MMS • Ben Linders
Article originally posted on InfoQ. Visit InfoQ
We can make good decisions with speed when we limit the cognitive load on any one person or team. Observability can help to increase delivery speed, by providing information to developers that helps them to make decisions quickly.
Jessica Kerr spoke about applying observability for speed and flow of delivery at QCon London 2022 and QCon Plus May 2022.
There’s only so much each person can hold in their head, as Kerr explained:
When the code is changing, there’s only so much a person can keep up with. When new people are joining, only so quickly can they load all this custom knowledge in.
When developers are making decisions, it helps to have information readily available, Kerr mentioned. This information should answer questions like “Who calls this service?” “How long does this function run?” “What values does this field hold?” “How many times do we hit the database, and for what?”
Kerr explained how developers can use distributed traces:
Distributed traces tell a story about each request. See who called whom. See what happened concurrently and what waited. See where the performance bottleneck is. Traces provide thousands of stories of individual requests moving through the software.

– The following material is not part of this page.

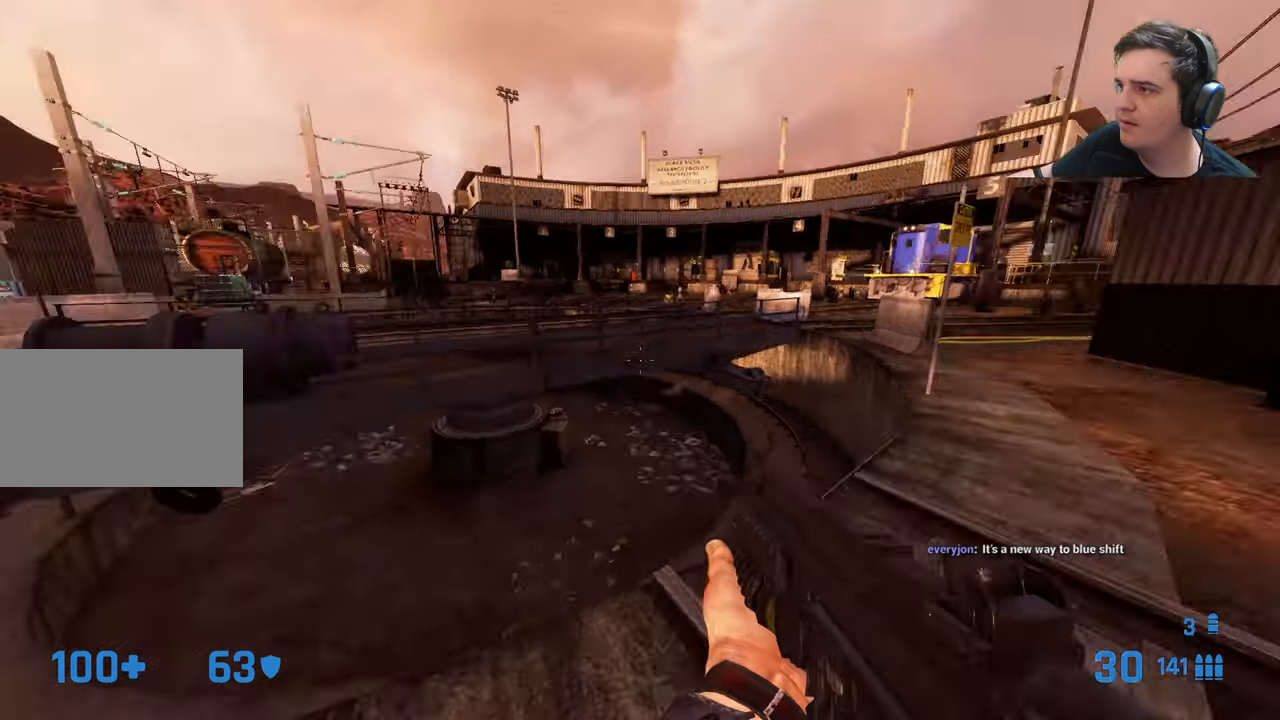
{"keys": ["a", "w"]}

With thousands of stories, how do you find the one you want to look at? Kerr mentioned that querying over the traces helps with that: search for one that is slow, or one for a particular grumpy customer, or one that failed with a certain error message:
Then when I make a change to the code, I add new spans to the trace or attributes to the spans. I can see the new results locally, in test, and in production. I can be confident it’s working. And I can get satisfaction from knowing it’s useful to customers!
InfoQ interviewed Jessica Kerr about dealing with cognitive load and how observability can be an asset.
InfoQ: How does cognitive load limit the ability of teams?
Jessica Kerr: Our job as software developers isn’t typing. It is making decisions: what to change, where to change it, what to change it to, where else to look, what to name it all. When we make informed decisions, then rework is rare. When we don’t have enough knowledge of the system to know everywhere to look, then our decisions become bugs. We circle back again and again.
As we add capabilities, every feature request comes with the unstated requirement “… and everything else still works.” All that adds up to a lot to know.
To work smoothly, to have fast flow, we need most of that knowledge at our fingertips. Not “Let me google that again” and “Maybe if we search all the codebases we can find a reference to this.” We need instead “I understand how this works” or “I know who to ask about this.”
InfoQ: How can observability in software become an asset to organizing teams?
Kerr: As leaders of teams, we can use observability. An important input to team management is error budgets and service level objectives. Observability in the software lets us count the percentage of incoming requests that are succeeding fast enough, and check that against our agreed-upon service level.
For instance, maybe our checkout service is expected to return within 900 milliseconds, 99% of the time over any 30-day period. That leaves 1% as an error budget. When our service is meeting that objective with no sweat, the team can keep working on features, and try stuff like reducing capacity. When that error budget is almost gone, it’s time to direct the team’s effort toward reliability instead.